Return all the lines below exactly. Any picture among them is omitted.

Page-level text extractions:
= Beginning of Section =

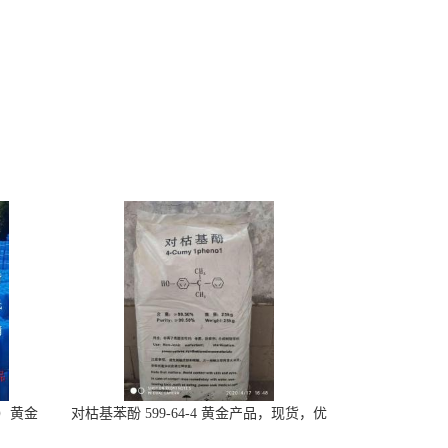
-7）黄金
对枯基苯酚 599-64-4 黄金产品，现货，优
势供应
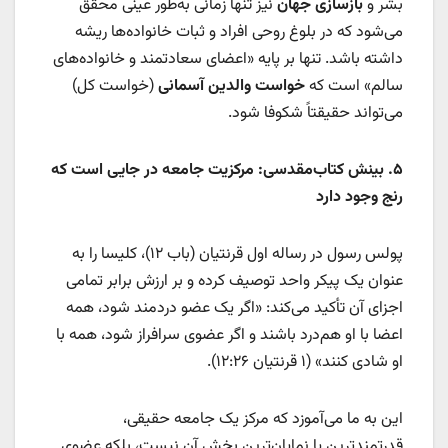
بشر و
بازسازی جهان
نیز تنها زمانی به‌طور عینی محقق
می‌شود که در بلوغ روحی افراد و ثبات خانواده‌ها ریشه
داشته باشد. تنها بر پایه «اعضای سعادتمند و خانواده‌های
سالم» است که
خواست والدین آسمانی
(خواست کل)
می‌تواند حقیقتاً شکوفا شود.
۵
.
بینش کتاب‌مقدسی: مرکزیت جامعه در جایی است که
رنج وجود دارد
پولس رسول در رساله اول قرنتیان (باب ۱۲)، کلیسا را به
عنوان یک پیکر واحد توصیف کرده و بر ارزش برابر تمامی
اجزای آن تأکید می‌کند: «اگر یک عضو دردمند شود، همه
اعضا با او هم‌درد باشند و اگر عضوی سرافراز شود، همه با
او شادی کنند» (۱ قرنتیان ۱۲:۲۶).
این به ما می‌آموزد که مرکز یک جامعه حقیقی،
قدرتمندترین یا نمایان‌ترین بخش آن نیست، بلکه عضوی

= End of Section =

* [TASK RESPONSE]
-7）黄金
对枯基苯酚 599-64-4 黄金产品，现货，优
势供应
بشر و
بازسازی جهان
نیز تنها زمانی به‌طور عینی محقق
می‌شود که در بلوغ روحی افراد و ثبات خانواده‌ها ریشه
داشته باشد. تنها بر پایه «اعضای سعادتمند و خانواده‌های
سالم» است که
خواست والدین آسمانی
(خواست کل)
می‌تواند حقیقتاً شکوفا شود.
۵
.
بینش کتاب‌مقدسی: مرکزیت جامعه در جایی است که
رنج وجود دارد
پولس رسول در رساله اول قرنتیان (باب ۱۲)، کلیسا را به
عنوان یک پیکر واحد توصیف کرده و بر ارزش برابر تمامی
اجزای آن تأکید می‌کند: «اگر یک عضو دردمند شود، همه
اعضا با او هم‌درد باشند و اگر عضوی سرافراز شود، همه با
او شادی کنند» (۱ قرنتیان ۱۲:۲۶).
این به ما می‌آموزد که مرکز یک جامعه حقیقی،
قدرتمندترین یا نمایان‌ترین بخش آن نیست، بلکه عضوی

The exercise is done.